LIP 1

3 Wirausahawan Sukses Dan Inspiratif

Masyarakat akan tergerak untuk mencari tahu suggestions dan trik sukses berwiraswasta kemudian belajar menjadi pribadi yang tangguh dan ulet dalam membangun usaha. Dosen yang juga seorang sastrawan itu menambahkan, banyak unsur yang memengaruhi seorang pengarang. Dalam aspek sosiologis, unsur yang memengaruhinya mulai dari pengaruh keluarga, sekolah, masyarakat, budaya, dan agama.

Mencoba menerapkan jiwa bisnis dalam kehidupa harian

Manusia sebagai makhluk yang unik, memiliki karakteristik masing-masing, kemampuan yang berbeda, serta kebutuhan yang berbeda pula. Maka bukanlah hal yang mengejutkan jika ada sekelompok siswa yang tidak cocok dengan sistem pendidikan formal. Jika siswa tidak dapat mengikuti pendidikan formal di sekolah karena alasan tertentu, ia berhak untuk memilih pendidikan alternatif lain yang dapat memenuhi Daftar Situs Judi Slot Terpercaya 2021 haknya sebagai warga negara untuk belajar, karena setiap anak berhak mendapatkan pendidikan, dalam bentuk apapun. Dengan demikian, kajian psikologis dalam pengembangan kurikulum seyogyanya memperhatikan keunikan yang dimiliki oleh setiap individu, baik ditinjau dari segi tingkat kecerdasan, kemampuan, sikap, motivasi, perasaaan serta karakterisktik-karakteristik individu lainnya.

Seseorang pernah berkata Kejujuran tanpa kebijaksanaan adalah kekejaman.” Lebih sering daripada tidak, kita menyakiti orang lain dengan kebenaran karena kita mengatakanya dengan cara yang salah. Tanyakan kepada diri sendiri apakah kata-kata yang dipilih sensitif, akurat dan dapat diucapkan dari tempat yang penuh cinta. Dirimu selalu bisa benar tentang apa yang dirimu katakan, tetapi salah dalam caramu mengatakannya. Jadi pikirkan dua kali, mungkin bahkan tiga kali sebelum dirimu memberi tahu orang itu kebenaran yang berisiko. Kejujuran memiliki konsekuensinya, tetapi selalu lebih baik berbuat salah di sisi kebaikan.

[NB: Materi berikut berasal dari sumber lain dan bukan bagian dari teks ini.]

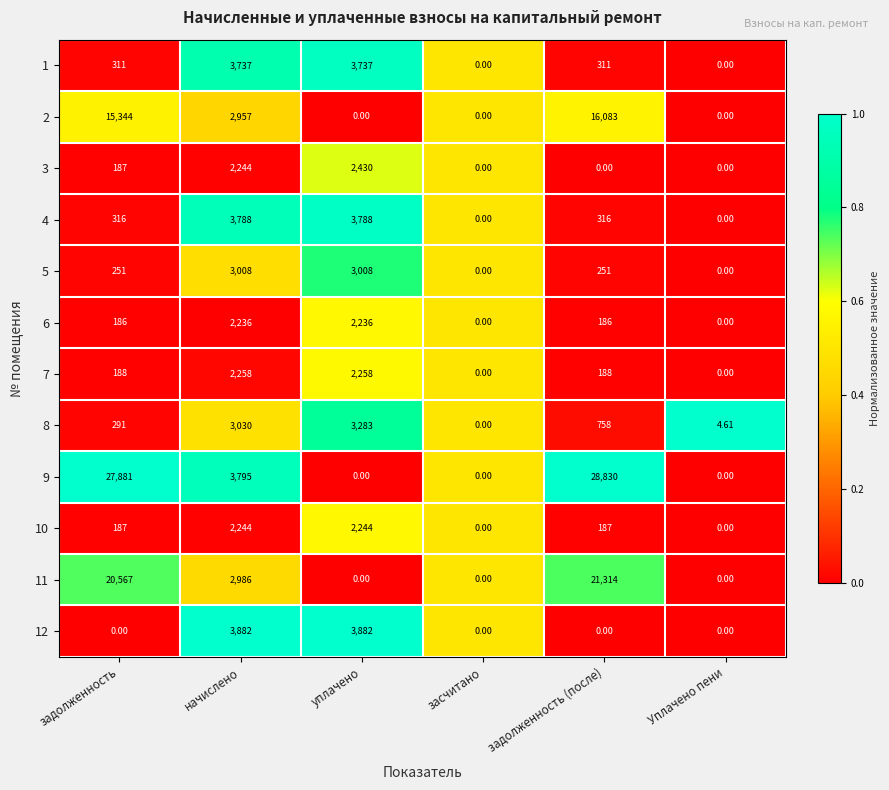

Which series has the largest total across all categories?

9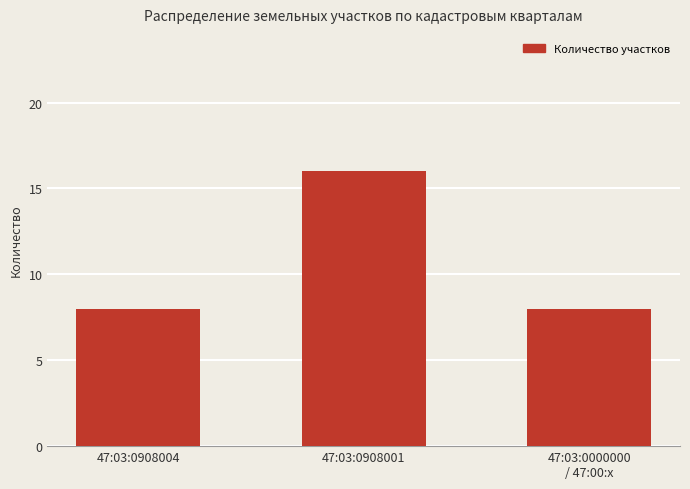

What is the change in value from 47:03:0908004 to 47:03:0908001?

+8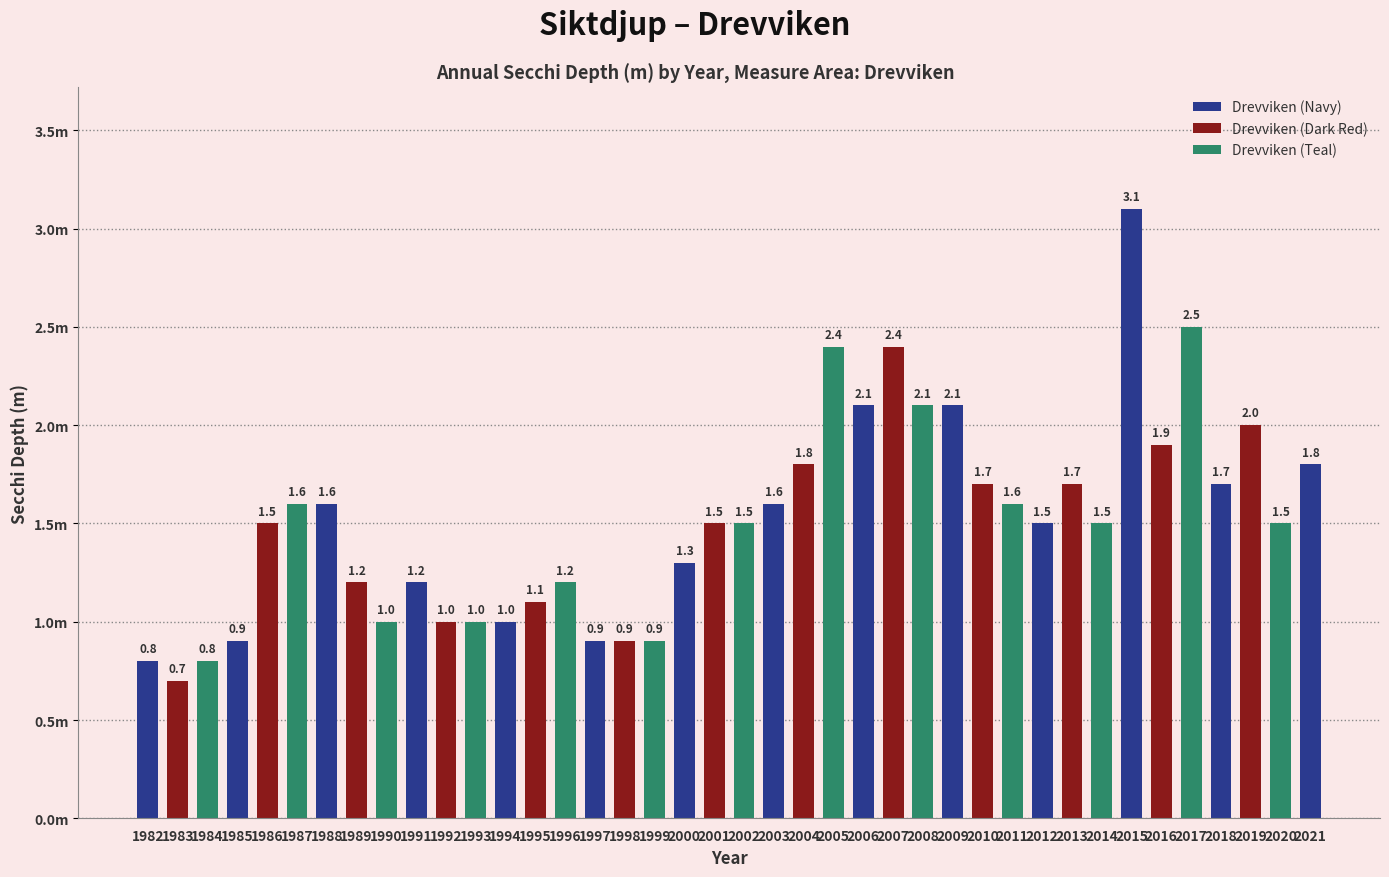

List the labels in order of value, smallest first.

1983, 1982, 1984, 1985, 1997, 1998, 1999, 1990, 1992, 1993, 1994, 1995, 1989, 1991, 1996, 2000, 1986, 2001, 2002, 2012, 2014, 2020, 1987, 1988, 2003, 2011, 2010, 2013, 2018, 2004, 2021, 2016, 2019, 2006, 2008, 2009, 2005, 2007, 2017, 2015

Keberanian dan kepercayaan diri dapat dibangun dengan membiarkan anak berekplorasi dan belajar dari kesalahannya. Tanamkan nilai-nilai moral sejak kecil dan ajak anak melakukan apa yang diyakininya sebagai sesuatu yang benar. Misalnya membela teman yang diejek, berani menegur teman yang membuang sampah sembarangan. Selain itu bisa juga dengan mengajak anak dengan mengikuti arena permainan yang mengasah keberanian anak sejak usia dini. Kalau menghadapi masalah jangan langsung dibantu, beri kepercayaan dan dukungan bahwa ia mampu menghadapi masalahnya sendiri. Biasakan pula anak tidak selalu memilih jalan pintas, misalnya kalau ingin nilai bagus harus belajar bukan mencontek.

Bayang-bayang kehidupan masyarakat dalam masa Orde Baru dengan berbagai benturan kepentingan dan kebutuhan itulah yang kemudian memunculkan Era Reformasi, yang ditandai oleh “lengsernya” Soeharto dari jabatannya selaku Presiden Republik Indonesia setelah berkuasa selama 32 tahun. Berbagai bentuk perilaku tampak mencerminkan kondisi dan situasi yang dimiliki masing-masing, baik sebagai individu maupun kelompok, yang semula ditekan kuat-kuat agar tidak muncul ke permukaan dan tidak menimbulkan konflik terutama bagi mereka yang berbeda pendapat. Demonstrasi, pembentukan partai-partai baru, penjarahan, perkosaan, doa bersama, tuding menuding, menghujat dan dihujat mewarnai kehidupan masyarakat Indonesia saat ini.